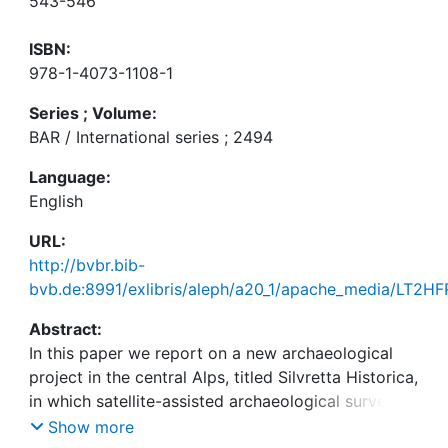
543-546
ISBN:
978-1-4073-1108-1
Series ; Volume:
BAR / International series ; 2494
Language:
English
URL:
http://bvbr.bib-
bvb.de:8991/exlibris/aleph/a20_1/apache_media/LT
Abstract:
In this paper we report on a new archaeological
project in the central Alps, titled Silvretta Historica,
in which satellite-assisted archaeological surveying
is intended to play a key role. Following an
Show more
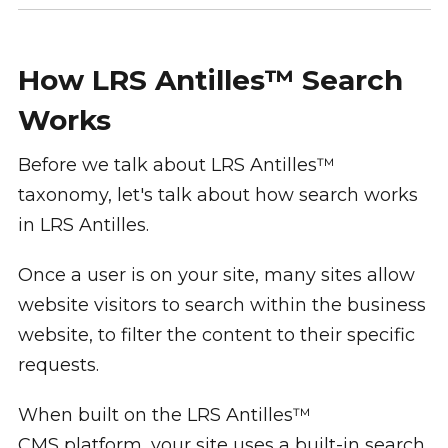
How LRS Antilles™ Search
Works
Before we talk about LRS Antilles™
taxonomy, let's talk about how search works
in LRS Antilles.
Once a user is on your site, many sites allow
website visitors to search within the business
website, to filter the content to their specific
requests.
When built on the LRS Antilles™
CMS platform, your site uses a built-in search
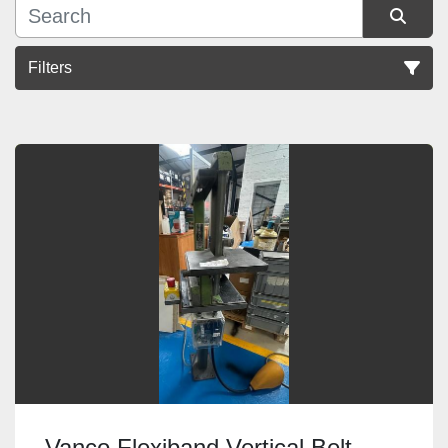
Filters
Sort by
Vanco Flexiband Vertical Belt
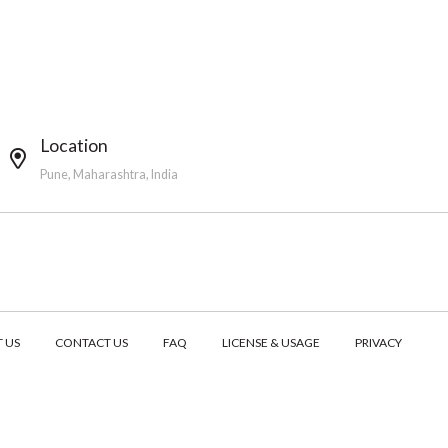
Location
Pune, Maharashtra, India
 US
CONTACT US
FAQ
LICENSE & USAGE
PRIVACY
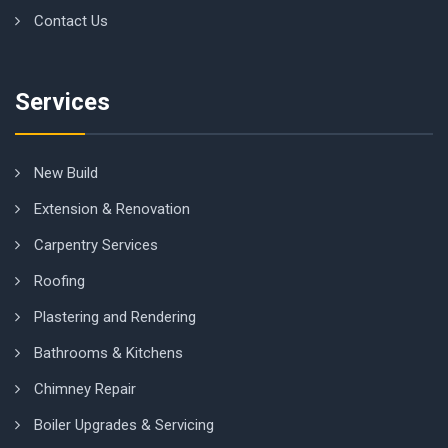
Contact Us
Services
New Build
Extension & Renovation
Carpentry Services
Roofing
Plastering and Rendering
Bathrooms & Kitchens
Chimney Repair
Boiler Upgrades & Servicing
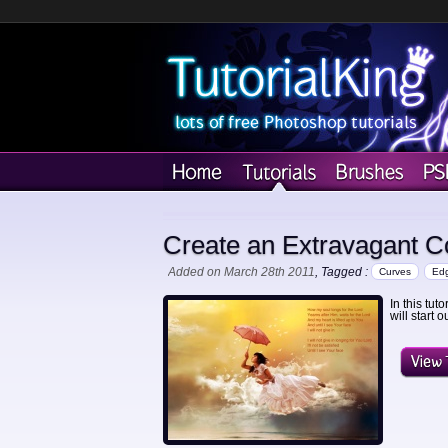
Create an Extravagant C
Added on March 28th 2011
, Tagged :
Curves
Ed
In this tut
will start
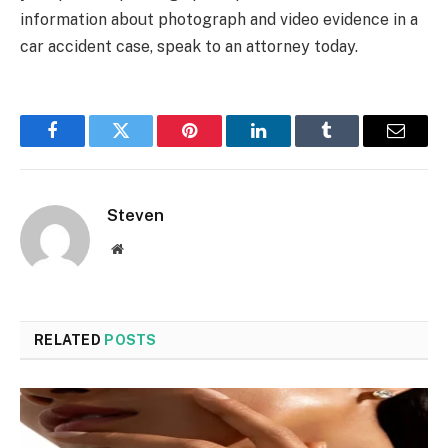
information about photograph and video evidence in a
car accident case, speak to an attorney today.
Facebook
Twitter
Pinterest
LinkedIn
Tumblr
Email
Steven
Website
RELATED
POSTS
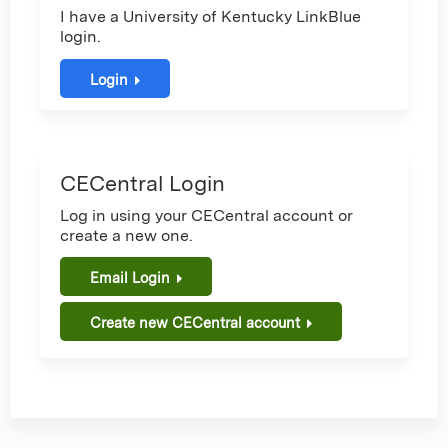
I have a University of Kentucky LinkBlue
login.
Login
CECentral Login
Log in using your CECentral account or
create a new one.
Email Login
Create new CECentral account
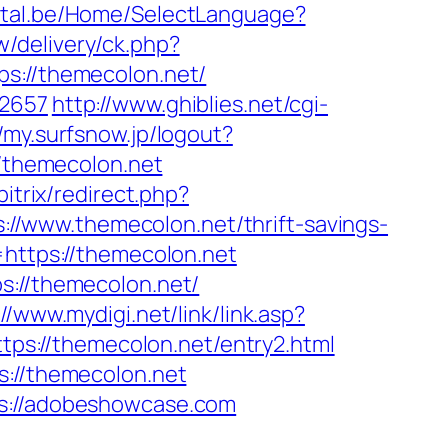
ortal.be/Home/SelectLanguage?
/delivery/ck.php?
://themecolon.net/
=2657
http://www.ghiblies.net/cgi-
//my.surfsnow.jp/logout?
//themecolon.net
bitrix/redirect.php?
ps://www.themecolon.net/thrift-savings-
=https://themecolon.net
s://themecolon.net/
://www.mydigi.net/link/link.asp?
https://themecolon.net/entry2.html
s://themecolon.net
ps://adobeshowcase.com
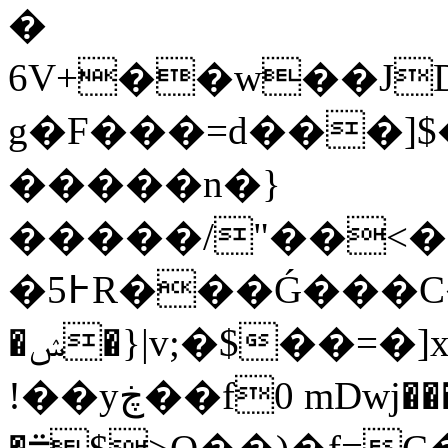
�
6V+��w��JD
g�F���=d���]$
�����n�}
�����/"��<��
�5߅R���Ǵ���C�.-e�U�ݞ�D/|
�ݾ�}|v;�$��=�]x$BL��;���<��6��h���qC�a�
!��yڿ��f0 mDwj���(���?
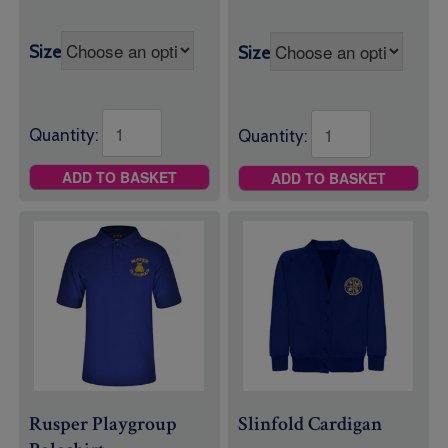
Size
Size
Quantity:
Quantity:
ADD TO BASKET
ADD TO BASKET
Rusper Playgroup
Slinfold Cardigan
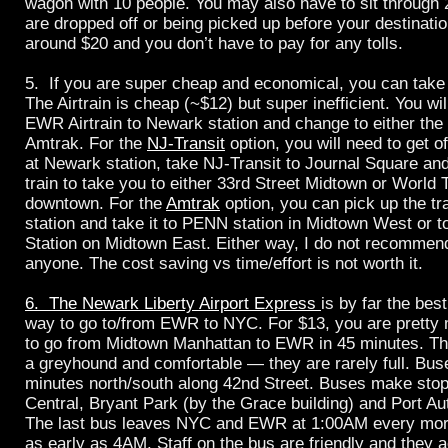
wagon with 10 people. You may also have to sit through 
are dropped off or being picked up before your destinatio
around $20 and you don’t have to pay for any tolls.
5. If you are super cheap and economical, you can ta
The Airtrain is cheap (~$12) but super inefficient. You wil
EWR Airtrain to Newark station and change to either the 
Amtrak. For the
NJ-Transit
option, you will need to get o
at Newark station, take NJ-Transit to Journal Square and
train to take you to either 33rd Street Midtown or World
downtown. For the
Amtrak
option, you can pick up the tr
station and take it to PENN station in Midtown West or t
Station on Midtown East. Either way, I do not recommend
anyone. The cost saving vs time/effort is not worth it.
6. The Newark Liberty Airport Express
is by far the bes
way to go to/from EWR to NYC. For $13, you are pretty
to go from Midtown Manhattan to EWR in 45 minutes. The
a greyhound and comfortable — they are rarely full. Bus
minutes north/south along 42nd Street. Buses make sto
Central, Bryant Park (by the Grace building) and Port Aut
The last bus leaves NYC and EWR at 1:00AM every mor
as early as 4AM. Staff on the bus are friendly and they 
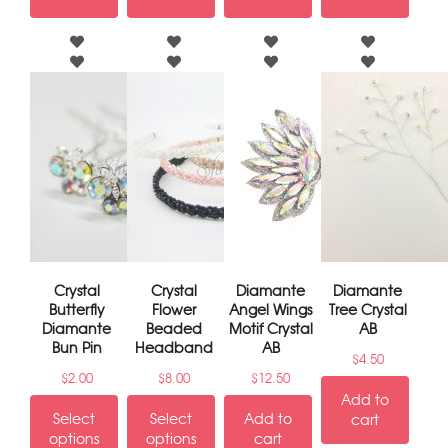
Crystal
Crystal
Diamante
Diamante
Butterfly
Flower
Angel Wings
Tree Crystal
Diamante
Beaded
Motif Crystal
AB
Bun Pin
Headband
AB
$
4.50
$
2.00
$
8.00
$
12.50
Add to
Select
Select
Add to
cart
options
options
cart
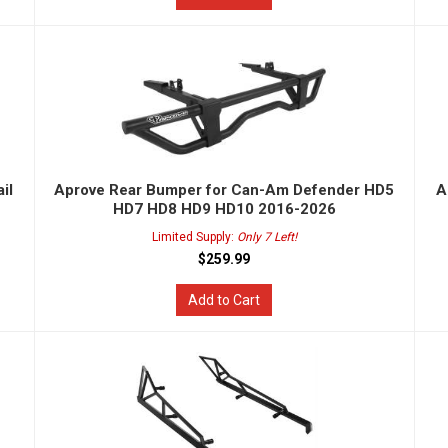
il
Aprove Rear Bumper for Can-Am Defender HD5
A
HD7 HD8 HD9 HD10 2016-2026
Limited Supply:
Only 7 Left!
$259.99
Add to Cart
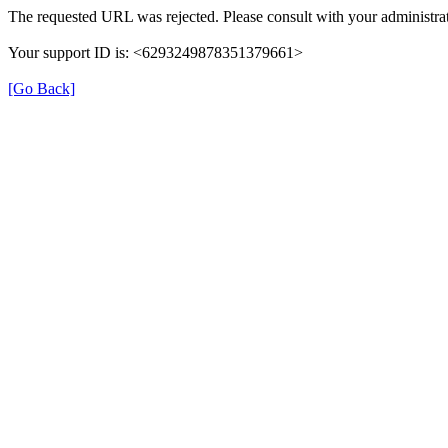
The requested URL was rejected. Please consult with your administrat
Your support ID is: <6293249878351379661>
[Go Back]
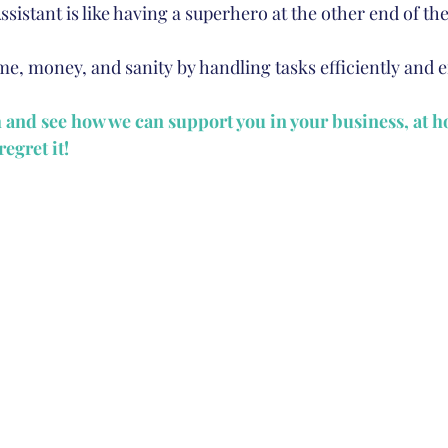
Assistant is like having a superhero at the other end of th
e, money, and sanity by handling tasks efficiently and ef
h and see how we can support you in your business, at 
egret it!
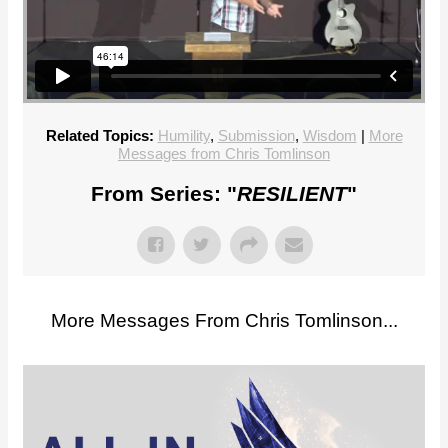
Related Topics:
Humility
,
Submission
,
Wisdom
|
More
Messages from Chris Tomlinson
From Series: "
RESILIENT
"
More Messages From Chris Tomlinson...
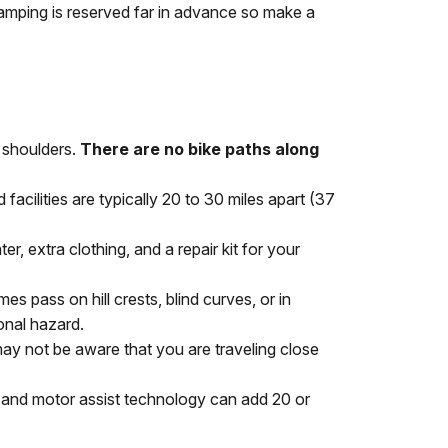
amping is reserved far in advance so make a
, shoulders.
There are no bike paths along
cilities are typically 20 to 30 miles apart (37
r, extra clothing, and a repair kit for your
es pass on hill crests, blind curves, or in
onal hazard.
may not be aware that you are traveling close
y and motor assist technology can add 20 or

+ + + + + + +

Action item: Repeat exactly, please: transcribe each entry and leave out the pictures.

Exercise result:
543-546
ISBN:
978-1-4073-1108-1
Series ; Volume:
BAR / International series ; 2494
Language:
English
URL:
http://bvbr.bib-
bvb.de:8991/exlibris/aleph/a20_1/apache_media/LT
Abstract:
In this paper we report on a new archaeological
project in the central Alps, titled Silvretta Historica,
in which satellite-assisted archaeological surveying
is intended to play a key role. Following an
Show more
How LRS Antilles™ Search
Works
Before we talk about LRS Antilles™
taxonomy, let's talk about how search works
in LRS Antilles.
Once a user is on your site, many sites allow
website visitors to search within the business
website, to filter the content to their specific
requests.
When built on the LRS Antilles™
CMS platform, your site uses a built-in search
Filters
Sort by
Vanco Flexiband Vertical Belt
Location
Pune, Maharashtra, India
 US
CONTACT US
FAQ
LICENSE & USAGE
PRIVACY
Contact Us
Services
New Build
Extension & Renovation
Carpentry Services
Roofing
Plastering and Rendering
Bathrooms & Kitchens
Chimney Repair
Boiler Upgrades & Servicing
Create an Extravagant C
Added on March 28th 2011
, Tagged :
Curves
Ed
In this tut
will start
information about photograph and video evidence in a
car accident case, speak to an attorney today.
Facebook
Twitter
Pinterest
LinkedIn
Tumblr
Email
Steven
Website
RELATED
POSTS
I have a University of Kentucky LinkBlue
login.
Login
CECentral Login
Log in using your CECentral account or
create a new one.
Email Login
Create new CECentral account
ortal.be/Home/SelectLanguage?
/delivery/ck.php?
://themecolon.net/
=2657
http://www.ghiblies.net/cgi-
//my.surfsnow.jp/logout?
//themecolon.net
bitrix/redirect.php?
ps://www.themecolon.net/thrift-savings-
=https://themecolon.net
s://themecolon.net/
://www.mydigi.net/link/link.asp?
https://themecolon.net/entry2.html
s://themecolon.net
ps://adobeshowcase.com
�
6V+��w��JD
g�F���=d���]$
�����n�}
�����/"��<��
�5߅R���Ǵ���C�.-e�U�ݞ�D/|
�ݾ�}|v;�$��=�]x$BL��;���<��6��h���qC�a�
!��yڿ��f0 mDwj���(���?
Size
Size
Quantity:
Quantity:
ADD TO BASKET
ADD TO BASKET
Rusper Playgroup
Slinfold Cardigan
wagon with 10 people. You may also have to sit through 
are dropped off or being picked up before your destinatio
around $20 and you don’t have to pay for any tolls.
5. If you are super cheap and economical, you can ta
The Airtrain is cheap (~$12) but super inefficient. You wil
EWR Airtrain to Newark station and change to either the 
Amtrak. For the
NJ-Transit
option, you will need to get o
at Newark station, take NJ-Transit to Journal Square and
train to take you to either 33rd Street Midtown or World
downtown. For the
Amtrak
option, you can pick up the tr
station and take it to PENN station in Midtown West or t
Station on Midtown East. Either way, I do not recommend
anyone. The cost saving vs time/effort is not worth it.
6. The Newark Liberty Airport Express
is by far the bes
way to go to/from EWR to NYC. For $13, you are pretty
to go from Midtown Manhattan to EWR in 45 minutes. The
a greyhound and comfortable — they are rarely full. Bus
minutes north/south along 42nd Street. Buses make sto
Central, Bryant Park (by the Grace building) and Port Aut
The last bus leaves NYC and EWR at 1:00AM every mor
as early as 4AM. Staff on the bus are friendly and they 
Crystal
Crystal
Diamante
Diamante
Butterfly
Flower
Angel Wings
Tree Crystal
Diamante
Beaded
Motif Crystal
AB
Bun Pin
Headband
AB
$
4.50
$
2.00
$
8.00
$
12.50
Add to
Select
Select
Add to
cart
options
options
cart
il
Aprove Rear Bumper for Can-Am Defender HD5
A
HD7 HD8 HD9 HD10 2016-2026
Limited Supply:
Only 7 Left!
$259.99
Add to Cart
The requested URL was rejected. Please consult with your administrat
Your support ID is: <6293249878351379661>
[Go Back]
Assistant is like having a superhero at the other end of th
e, money, and sanity by handling tasks efficiently and ef
h and see how we can support you in your business, at 
egret it!
Related Topics:
Humility
,
Submission
,
Wisdom
|
More
Messages from Chris Tomlinson
From Series: "
RESILIENT
"
More Messages From Chris Tomlinson...
amping is reserved far in advance so make a
, shoulders.
There are no bike paths along
cilities are typically 20 to 30 miles apart (37
r, extra clothing, and a repair kit for your
es pass on hill crests, blind curves, or in
onal hazard.
may not be aware that you are traveling close
y and motor assist technology can add 20 or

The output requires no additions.